From comics depicting the holocaust to literature with LGBTQ themes, book challenges in schools and public libraries have seriously ramped up in the last few years, fueled in part by conservative-leaning faith groups who fear that children might be exposed to inappropriate content.
Some are even taking things a step further; one Virginia school board suggested literally burning books they find offensive.
Considering all that, it’s not surprising that yet another public library – this time, the library system in Lafayette, Louisiana – announced that they’ll be banning book displays for “controversial topics” like Pride Month, Black History Month, and Women’s History Month.
But this ban has a twist: the Lafayette library director says he’s preemptively banning these displays to save the books themselves.
A Novel Idea
“I’m doing this because everything’s a fight,” explained Lafayette's Library Director, Danny Gillane. “And if I put these books out right now, I feel like I am inviting people to challenge these books.”

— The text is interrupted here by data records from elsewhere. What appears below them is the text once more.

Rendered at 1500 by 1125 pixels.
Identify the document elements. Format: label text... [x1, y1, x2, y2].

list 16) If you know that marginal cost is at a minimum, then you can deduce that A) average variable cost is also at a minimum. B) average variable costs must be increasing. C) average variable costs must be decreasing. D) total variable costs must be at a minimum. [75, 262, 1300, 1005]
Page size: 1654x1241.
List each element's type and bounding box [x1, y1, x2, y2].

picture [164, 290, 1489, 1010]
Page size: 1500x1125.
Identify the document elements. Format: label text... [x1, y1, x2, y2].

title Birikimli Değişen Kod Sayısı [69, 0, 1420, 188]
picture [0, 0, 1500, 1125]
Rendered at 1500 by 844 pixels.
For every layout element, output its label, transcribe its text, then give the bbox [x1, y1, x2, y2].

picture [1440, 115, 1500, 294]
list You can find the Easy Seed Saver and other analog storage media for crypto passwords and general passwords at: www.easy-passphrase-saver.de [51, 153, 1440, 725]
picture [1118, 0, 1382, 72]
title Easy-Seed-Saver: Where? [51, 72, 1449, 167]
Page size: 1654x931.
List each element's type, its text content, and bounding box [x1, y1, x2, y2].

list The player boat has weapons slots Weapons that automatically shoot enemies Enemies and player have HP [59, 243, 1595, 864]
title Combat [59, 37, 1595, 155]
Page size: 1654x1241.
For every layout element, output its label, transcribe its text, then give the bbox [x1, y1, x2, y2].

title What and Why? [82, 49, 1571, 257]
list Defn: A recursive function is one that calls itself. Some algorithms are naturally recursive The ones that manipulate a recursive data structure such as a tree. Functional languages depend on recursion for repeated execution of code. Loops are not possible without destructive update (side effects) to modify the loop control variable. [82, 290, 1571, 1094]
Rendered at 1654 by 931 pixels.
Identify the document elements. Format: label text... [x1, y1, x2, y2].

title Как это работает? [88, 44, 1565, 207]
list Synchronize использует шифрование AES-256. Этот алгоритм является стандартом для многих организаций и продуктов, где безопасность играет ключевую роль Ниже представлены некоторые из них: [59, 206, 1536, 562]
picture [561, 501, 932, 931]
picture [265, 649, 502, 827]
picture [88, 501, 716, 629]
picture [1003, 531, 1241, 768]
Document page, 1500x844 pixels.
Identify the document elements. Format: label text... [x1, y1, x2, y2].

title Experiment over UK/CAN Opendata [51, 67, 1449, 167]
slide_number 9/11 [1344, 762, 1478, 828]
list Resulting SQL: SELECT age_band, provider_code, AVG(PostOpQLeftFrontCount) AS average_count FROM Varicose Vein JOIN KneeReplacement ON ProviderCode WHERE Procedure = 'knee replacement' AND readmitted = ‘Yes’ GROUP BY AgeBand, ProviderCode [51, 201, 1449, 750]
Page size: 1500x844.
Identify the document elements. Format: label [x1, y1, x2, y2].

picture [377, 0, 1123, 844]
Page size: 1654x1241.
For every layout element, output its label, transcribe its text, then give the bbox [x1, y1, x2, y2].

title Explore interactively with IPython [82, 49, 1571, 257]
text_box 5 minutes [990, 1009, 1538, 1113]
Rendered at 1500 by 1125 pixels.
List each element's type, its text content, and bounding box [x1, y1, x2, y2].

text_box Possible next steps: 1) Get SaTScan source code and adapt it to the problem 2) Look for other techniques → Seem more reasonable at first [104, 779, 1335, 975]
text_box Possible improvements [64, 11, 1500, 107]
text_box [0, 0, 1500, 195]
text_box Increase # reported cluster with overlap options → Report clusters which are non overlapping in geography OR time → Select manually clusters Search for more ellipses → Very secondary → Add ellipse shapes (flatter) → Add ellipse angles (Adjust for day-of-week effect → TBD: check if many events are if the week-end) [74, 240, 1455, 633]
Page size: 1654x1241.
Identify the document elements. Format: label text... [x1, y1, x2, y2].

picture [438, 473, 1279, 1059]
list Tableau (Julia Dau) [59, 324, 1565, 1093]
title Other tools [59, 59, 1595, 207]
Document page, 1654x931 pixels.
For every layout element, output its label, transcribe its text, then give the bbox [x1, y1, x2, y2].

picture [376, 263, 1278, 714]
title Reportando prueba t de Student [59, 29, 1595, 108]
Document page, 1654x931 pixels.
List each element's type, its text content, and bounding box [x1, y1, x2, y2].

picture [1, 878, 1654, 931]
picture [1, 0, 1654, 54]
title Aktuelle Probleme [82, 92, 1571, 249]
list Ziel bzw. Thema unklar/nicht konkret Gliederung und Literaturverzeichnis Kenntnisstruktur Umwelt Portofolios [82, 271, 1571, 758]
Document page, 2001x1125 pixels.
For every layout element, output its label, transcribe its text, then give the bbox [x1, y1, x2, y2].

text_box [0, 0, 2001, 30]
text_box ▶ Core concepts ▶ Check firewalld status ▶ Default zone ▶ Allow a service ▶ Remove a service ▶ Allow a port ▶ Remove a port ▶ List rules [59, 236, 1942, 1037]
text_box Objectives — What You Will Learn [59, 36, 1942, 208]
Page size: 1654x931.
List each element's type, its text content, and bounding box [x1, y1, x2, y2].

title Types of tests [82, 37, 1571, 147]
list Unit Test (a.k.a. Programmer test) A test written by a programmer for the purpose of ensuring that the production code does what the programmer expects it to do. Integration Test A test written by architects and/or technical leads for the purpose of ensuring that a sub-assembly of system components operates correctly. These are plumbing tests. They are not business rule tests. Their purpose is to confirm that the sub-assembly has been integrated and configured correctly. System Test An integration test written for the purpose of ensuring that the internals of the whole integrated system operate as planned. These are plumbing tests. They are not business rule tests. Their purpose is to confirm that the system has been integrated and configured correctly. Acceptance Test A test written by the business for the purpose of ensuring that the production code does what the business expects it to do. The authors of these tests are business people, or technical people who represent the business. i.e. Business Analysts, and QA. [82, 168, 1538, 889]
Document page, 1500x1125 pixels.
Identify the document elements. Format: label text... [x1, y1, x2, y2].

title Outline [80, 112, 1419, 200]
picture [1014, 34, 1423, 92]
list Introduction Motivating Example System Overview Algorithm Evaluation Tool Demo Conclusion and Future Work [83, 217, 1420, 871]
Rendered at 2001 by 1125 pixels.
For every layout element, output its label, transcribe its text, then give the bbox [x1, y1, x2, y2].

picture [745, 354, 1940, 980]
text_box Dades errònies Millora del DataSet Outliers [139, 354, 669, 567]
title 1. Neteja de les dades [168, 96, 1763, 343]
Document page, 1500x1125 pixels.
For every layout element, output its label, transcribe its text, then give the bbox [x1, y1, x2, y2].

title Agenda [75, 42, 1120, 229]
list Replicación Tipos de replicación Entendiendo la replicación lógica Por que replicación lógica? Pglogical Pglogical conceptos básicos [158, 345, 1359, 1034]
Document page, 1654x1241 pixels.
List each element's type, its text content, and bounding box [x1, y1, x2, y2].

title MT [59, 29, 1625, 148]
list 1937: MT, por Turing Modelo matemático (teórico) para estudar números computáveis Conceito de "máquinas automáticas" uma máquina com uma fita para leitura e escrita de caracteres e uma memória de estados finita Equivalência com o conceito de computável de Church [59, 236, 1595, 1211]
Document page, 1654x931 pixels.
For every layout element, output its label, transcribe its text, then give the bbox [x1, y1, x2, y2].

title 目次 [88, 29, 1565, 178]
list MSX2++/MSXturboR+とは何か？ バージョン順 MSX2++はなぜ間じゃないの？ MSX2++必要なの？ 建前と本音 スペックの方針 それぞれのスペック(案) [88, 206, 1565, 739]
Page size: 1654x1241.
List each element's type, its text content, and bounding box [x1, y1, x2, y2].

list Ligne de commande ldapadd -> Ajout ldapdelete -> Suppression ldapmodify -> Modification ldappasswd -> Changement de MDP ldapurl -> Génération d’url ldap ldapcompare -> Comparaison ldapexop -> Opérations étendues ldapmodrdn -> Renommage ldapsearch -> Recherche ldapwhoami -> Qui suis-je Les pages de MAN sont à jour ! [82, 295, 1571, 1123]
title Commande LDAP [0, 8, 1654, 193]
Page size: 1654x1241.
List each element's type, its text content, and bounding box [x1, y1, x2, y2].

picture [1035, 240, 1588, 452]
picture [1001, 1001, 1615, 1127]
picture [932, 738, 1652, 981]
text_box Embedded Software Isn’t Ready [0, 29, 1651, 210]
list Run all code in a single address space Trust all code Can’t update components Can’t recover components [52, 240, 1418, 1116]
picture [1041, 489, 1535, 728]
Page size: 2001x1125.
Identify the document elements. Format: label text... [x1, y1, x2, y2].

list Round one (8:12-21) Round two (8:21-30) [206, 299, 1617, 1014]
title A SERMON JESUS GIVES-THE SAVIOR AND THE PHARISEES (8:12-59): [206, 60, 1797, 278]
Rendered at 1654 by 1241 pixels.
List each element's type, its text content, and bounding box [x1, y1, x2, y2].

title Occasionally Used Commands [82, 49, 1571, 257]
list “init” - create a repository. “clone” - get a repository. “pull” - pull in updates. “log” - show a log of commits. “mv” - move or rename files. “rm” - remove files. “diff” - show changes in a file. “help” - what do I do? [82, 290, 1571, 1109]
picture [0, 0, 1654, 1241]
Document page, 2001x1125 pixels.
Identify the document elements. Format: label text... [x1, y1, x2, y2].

According to Gillane, the Lafayette library system has already had three challenges this year, including two books and one documentary film.
The first challenged title was “This Book is Gay” by Juno Dawson, a nonfiction work aimed at teens that talks about various gender identities, sexualities, and general LGBTQ issues. Before the library board (which has shown enthusiasm for banning content) could vote on what to do about the book challenge, Gillane went ahead and moved all teenage non-fiction books to the adult section.
Banning all displays that could conceivably be controversial to someone – Pride, Black History Month, Women’s History Month, and so on – is another act of self-censorship intended to prevent a worse outcome: the books being locked behind the counter, or taken off of library shelves altogether.
In a memo sent to library managers explaining the move, he wrote, “we want to take the spotlight away from anything considered political and focus on what the library does best: Providing programs and services to everyone in Lafayette Parish. Period.”
It’s a Hail Mary move to keep the likelihood of book challenges as low as possible. But considering the new rule is going into effect at the start of Pride Month, not everyone’s thrilled with this new ‘out of sight, out of mind’ strategy.
“This is viewpoint discrimination,” insists the president of Parents, Families, and Friends of Lesbians and Gays Lafayette (PFLAG) Matthew Humphrey. “Denying representation to any minority community at the public library will not go unanswered. We are not afraid to sue.”
The admin for a Layafette anti-censorship Facebook page cosigned that sentiment, saying: “For a library that’s ridiculous. It goes against everything a library is supposed to stand for.”
It’s certainly an interesting strategy, and a potential solution to a problem librarians across the country have no doubt been frustrated with for the past couple of years.
But critics say that refusing to celebrate marginalized communities, for fear that someone, anyone, might see the display and be offended is not acceptable.
What do you think? Will the plan work? When faced with community members who want to ban "offensive" books, how should librarians react?